Account statements routinely contain as much marketing content as account information, while marketing mail generally exhibits a degree of personalization such that novices might find it difficult to tell the difference. Today, the price difference between these two products – about 13 cents/piece – reflects differences in service levels. If marketing mail were no longer subject to a price cap, within a few years that gap would all but disappear; along with much of the mail volume which contributes to the provision of universal mail service.

In addition, mailers make ROI decisions on both categories. For instance, if the cost to mail statements were to rise substantially, mailers would provide incentives for their customers to convert to electronic statements to save postage.

If the Postal Service were suddenly granted unlimited pricing authority for marketing mail, prices would converge to the point where mailers would no longer have any reason to use marketing mail. They would seek the price cap protection still afforded to statements by shifting to First-Class Mail. Unless the Postal Service plans rigid enforcement of content restrictions on all letters, marketing mail letters might disappear altogether.

On the package side of the Postal Service’s business, the situation is likely to be equally muddled. For the most part, package services are today part of the Postal Service’s competitive products. The Postal Service is free to set rates and negotiate prices with customers because those products are subject to competition by rivals such as UPS and FedEx. The Task Force would make an exception for essential shipments going to rural citizens who they describe as captive users of the system.

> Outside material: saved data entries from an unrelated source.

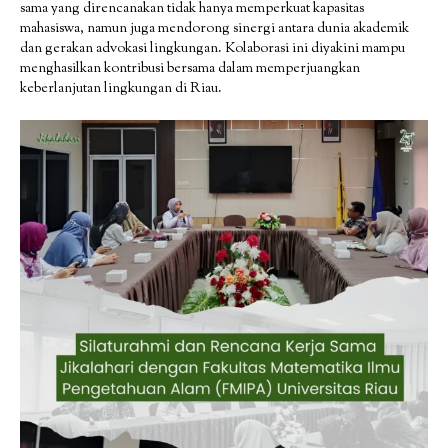
sama yang direncanakan tidak hanya memperkuat kapasitas
mahasiswa, namun juga mendorong sinergi antara dunia akademik
dan gerakan advokasi lingkungan. Kolaborasi ini diyakini mampu
menghasilkan kontribusi bersama dalam memperjuangkan
keberlanjutan lingkungan di Riau.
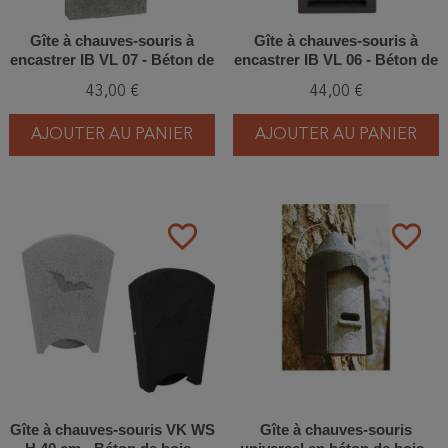
Gîte à chauves-souris à
Gîte à chauves-souris à
encastrer IB VL 07 - Béton de
encastrer IB VL 06 - Béton de
bois
bois
43,00 €
44,00 €
AJOUTER AU PANIER
AJOUTER AU PANIER
favorite_border
favorite_border
Gîte à chauves-souris VK WS
Gîte à chauves-souris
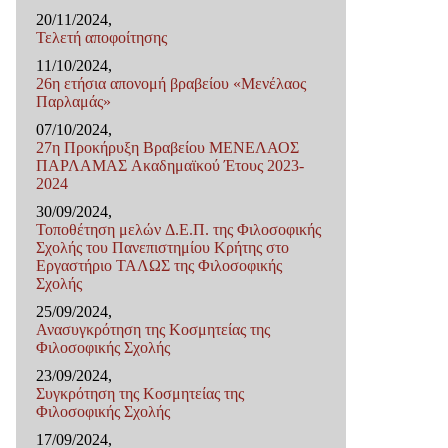
20/11/2024,
Τελετή αποφοίτησης
11/10/2024,
26η ετήσια απονομή βραβείου «Μενέλαος
Παρλαμάς»
07/10/2024,
27η Προκήρυξη Βραβείου ΜΕΝΕΛΑΟΣ
ΠΑΡΛΑΜΑΣ Ακαδημαϊκού Έτους 2023-
2024
30/09/2024,
Τοποθέτηση μελών Δ.Ε.Π. της Φιλοσοφικής
Σχολής του Πανεπιστημίου Κρήτης στο
Εργαστήριο ΤΑΛΩΣ της Φιλοσοφικής
Σχολής
25/09/2024,
Ανασυγκρότηση της Κοσμητείας της
Φιλοσοφικής Σχολής
23/09/2024,
Συγκρότηση της Κοσμητείας της
Φιλοσοφικής Σχολής
17/09/2024,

At the March 12 hearing Senator Enzi (R-WY) suggested that one example might be winter gloves in Wyoming, but perhaps not in Florida. Would that apply to $400 ski gloves? Cashmere? Leather?

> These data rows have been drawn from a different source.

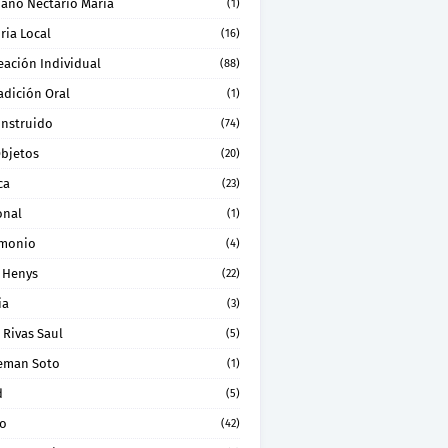
ano Nectario Maria
(1)
ria Local
(16)
eación Individual
(88)
adición Oral
(1)
onstruido
(74)
Objetos
(20)
ca
(23)
onal
(1)
imonio
(4)
 Henys
(22)
ia
(3)
 Rivas Saul
(5)
eman Soto
(1)
d
(5)
ro
(42)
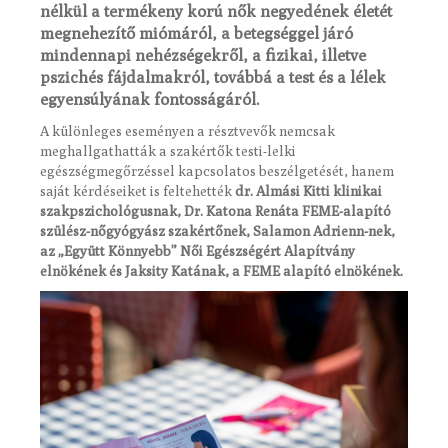
nélkül a termékeny korú nők negyedének életét
megnehezítő miómáról, a betegséggel járó
mindennapi nehézségekről, a fizikai, illetve
pszichés fájdalmakról, továbbá a test és a lélek
egyensúlyának fontosságáról.
A különleges eseményen a résztvevők nemcsak
meghallgathatták a szakértők testi-lelki
egészségmegőrzéssel kapcsolatos beszélgetését, hanem
saját kérdéseiket is feltehették
dr. Almási Kitti klinikai
szakpszichológusnak, Dr. Katona Renáta FEME-alapító
szülész-nőgyógyász szakértőnek, Salamon Adrienn-nek,
az „Együtt Könnyebb” Női Egészségért Alapítvány
elnökének és Jaksity Katának, a FEME alapító elnökének.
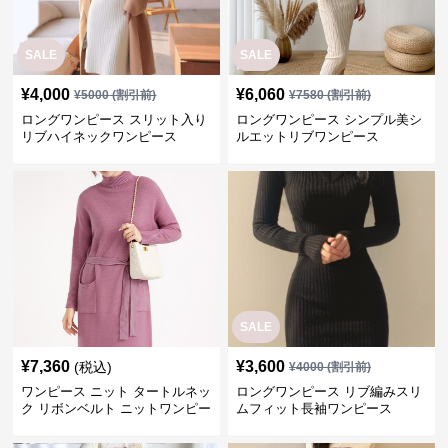
SALE
¥
7,360
¥
3,600
(税込)
¥
4000
(割引前)
ワンピース ニット タートルネッ
ロングワンピース リブ編みスリ
ク リボンベルト ニットワンピー
ムフィット長袖ワンピース
ス
SALE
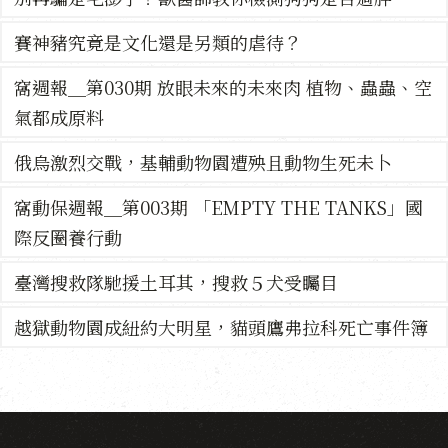
賽神豬究竟是文化還是另類的虐待？
窩週報＿第030期 放眼未來的未來肉 植物、蟲蟲、空
氣都成原料
俄烏激烈交戰，基輔動物園遭殃且動物生死未卜
窩動保週報＿第003期 「EMPTY THE TANKS」國
際反圈養行動
臺灣搜救隊馳援土耳其，搜救５犬受矚目
越獄動物園成紐約大明星，貓頭鷹弗拉科死亡事件簿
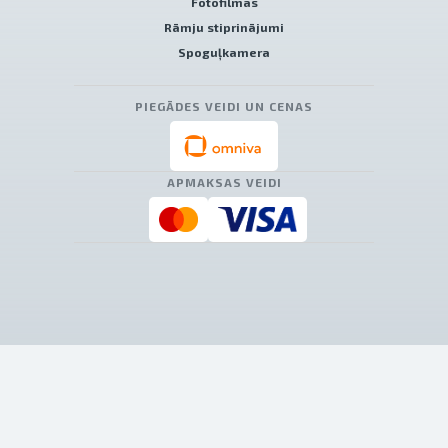
Fotofilmas
Rāmju stiprinājumi
Spoguļkamera
PIEGĀDES VEIDI UN CENAS
APMAKSAS VEIDI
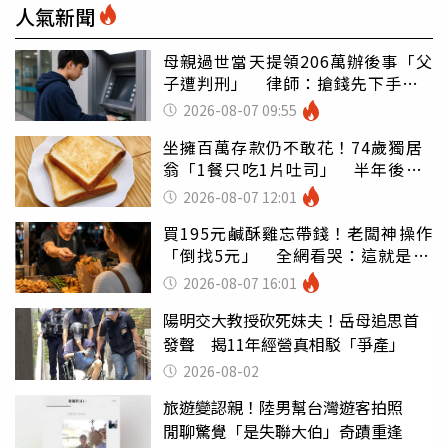
人氣新聞
母親過世當天提領206萬辦後事「父
子遭判刑」 律師：搶錢先下手是
罪
2026-08-07 09:55
坐擁百萬存款仍不敢花！74歲獨居
翁「1餐只吃1片吐司」 半年後暴
瘦嚇壞女兒
2026-08-07 12:01
買195元鹹酥雞忘帶錢！老闆神操作
「倒找5元」 全網看哭：這就是台
灣
2026-08-07 16:01
陽明交大教授砍死妹夫！岳母追思首
發聲 揭11年經營真相駁「爭產」
2026-08-02
旅遊變認親！陸男幫台灣遊客拍照
閒聊驚覺「是失聯大伯」奇蹟重逢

The example most commonly cited are prescription medications to rural residents. Assuming that is an appropriate policy goal, will the Postal Service have to check the contents of packages claiming eligibility for favored rates? The definition of what is considered rural is not in itself clear; many suburban areas on the outskirts of major cities are classified as rural delivery areas by the Postal Service. Would these definitions need to be reconsidered?

The Postal Service’s products already include many that enjoy favorable pricing for public policy reasons such as mail sent by non-profit organizations or containing educational, cultural, or scientific content. Adding an additional policy overlay will add additional complexity without meaningfully addressing the source of the Postal Service’s financial difficulties.


About the Author: Michael Plunkett is President and Chief Executive Officer of the Association for Postal Commerce, a national association of businesses and organizations that use of support the mail as a medium for business communication and commerce.